The PAD promised to summon a crowd of over 100,000 this week for its “final battle” to topple the government, which is allied to Mr Somchai’s brother-in-law, Thaksin Shinawatra, the prime minister deposed in the coup of 2006. But only a fraction of that number turned out. The PAD’s increasingly thuggish tactics have lost it much of the support it had from middle-class Bangkokians.

However, despite its dwindling support, the PAD’s remaining crowds, a few tens of thousands at most, have been left unchecked to create havoc. The government and the police, having suffered fierce criticism from pro-PAD newspapers after deadly clashes in October, have stood back, hoping that the protesters’ excesses would lose them support. The army has so far declined to stage a coup, as the PAD wants. But it has also refused to help the police tackle the protesters, who claim support from Queen Sirikit.

It is now three years since the PAD’s founder, Sondhi Limthongkul, began holding rallies to protest at corruption and abuses of power by Mr Thaksin. The 2006 coup seemed to grant the PAD its wish. His Thai Rak Thai party, whose policies of cheap health care and microcredit had won strong support from rural voters, was subsequently dissolved. But last December, after 15 months of dismal army-backed rule, voters returned to power a coalition led by Mr Thaksin’s new People’s Power Party (PPP), prompting the PAD to resume its protests.
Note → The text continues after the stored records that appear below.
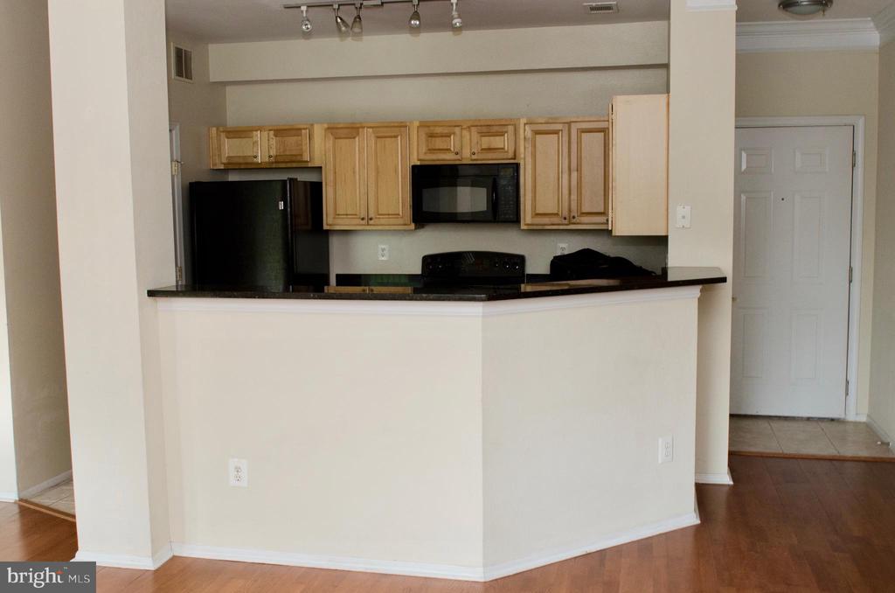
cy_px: 296
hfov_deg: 53.2
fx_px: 893
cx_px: 448
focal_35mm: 36
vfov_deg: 36.7
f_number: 7.1
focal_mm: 24
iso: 800
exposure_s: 1/60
The Thai crisis is complex and the motives of its actors are not always clear. But it has increasingly looked like a fight to the death by the country’s traditional, royalist elite against a threat to its dominance from an authoritarian but highly popular leader from outside that Bangkok-based clique. The PAD claims that Mr Thaksin is plotting to overthrow the revered King Bhumibol and install a republic. This is probably untrue. But the businessman-turned-politician was becoming a rival to the king for the public’s affections. The PAD, arguing that the masses are too “uneducated” to choose sensible leaders and resist vote-buying, wants to restore the semi-democracy of the 1980s, increasing the influence of the army, palace and royalist bureaucracy and diluting the popular vote.

Mr Thaksin, despite recently having been convicted in absentia for corruption, is not giving up yet. He recently staged a rally of around 70,000 of his red-shirted supporters at a sports stadium, to address them by telephone. The exiled ex-leader is promising another big gathering in December. His main message seems to be: I am still popular and still here. Some diehard supporters have sent a tougher message, threatening to bomb the PAD’s rallies. Several PAD supporters have been killed or maimed in explosions this month. However, it is unclear which of these were caused by the group’s foes and which by its own bombs.
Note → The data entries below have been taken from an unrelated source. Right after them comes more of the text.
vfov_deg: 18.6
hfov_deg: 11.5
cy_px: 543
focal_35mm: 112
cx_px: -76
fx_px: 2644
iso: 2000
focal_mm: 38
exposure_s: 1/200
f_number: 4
The government, abandoning Bangkok to gather in Chiang Mai, Mr Thaksin’s home turf, insists it will not budge. Busy dodging bands of marauding protesters, its ministers have been doing precious little governing, at a time when Thailand’s exports are crumbling, its vital tourist trade faces collapse and unemployment seems likely to soar. The courts may soon dissolve the PPP for alleged vote-buying in last December’s election. But Mr Thaksin already has a third party, Puea Thai, to take its place, with a cousin, Chaisit Shinawatra, reportedly lined up to lead it. The Thaksinites seem likely to win a fair election.
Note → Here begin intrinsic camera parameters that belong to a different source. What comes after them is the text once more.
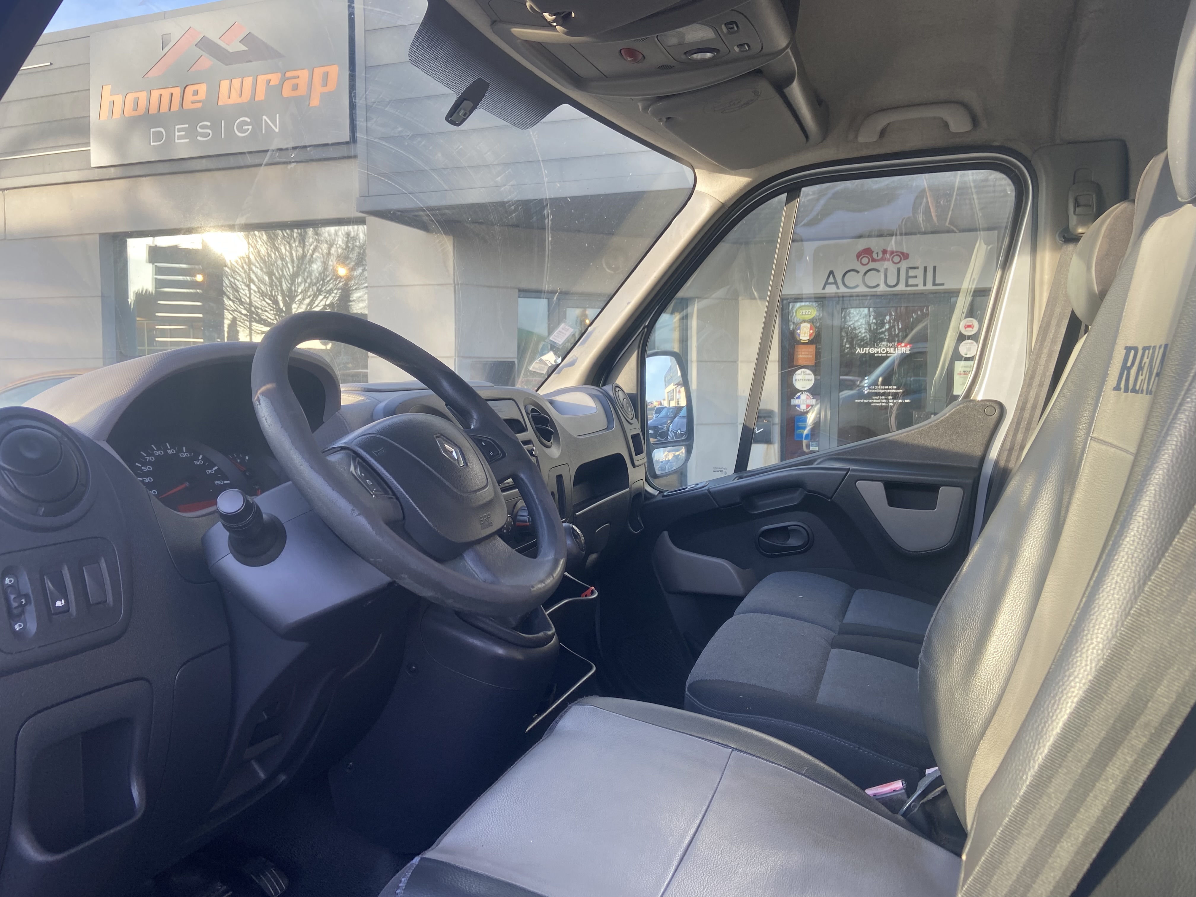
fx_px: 898
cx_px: 598
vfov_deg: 53.1
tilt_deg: -5.2
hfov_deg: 67.3
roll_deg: -0.7
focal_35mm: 26
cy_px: 448
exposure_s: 1/122
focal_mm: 4.25
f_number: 1.8
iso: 32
More unpredictable than ever, Thai politics is in a dangerous phase. Even if there is not a “hard” coup, some sort of softer military-judicial coup is possible—perhaps like the state of emergency imposed last year in Bangladesh—putting a civilian front on a government backed by the army and palace. But if this happens, Mr Thaksin’s increasingly angry redshirts threaten to take the place of the royalist yellow-shirts, hitting the streets to bring down the new government. Three years on, it is hard to foresee a happy ending to Thailand’s political strife, just a variety of sad ones.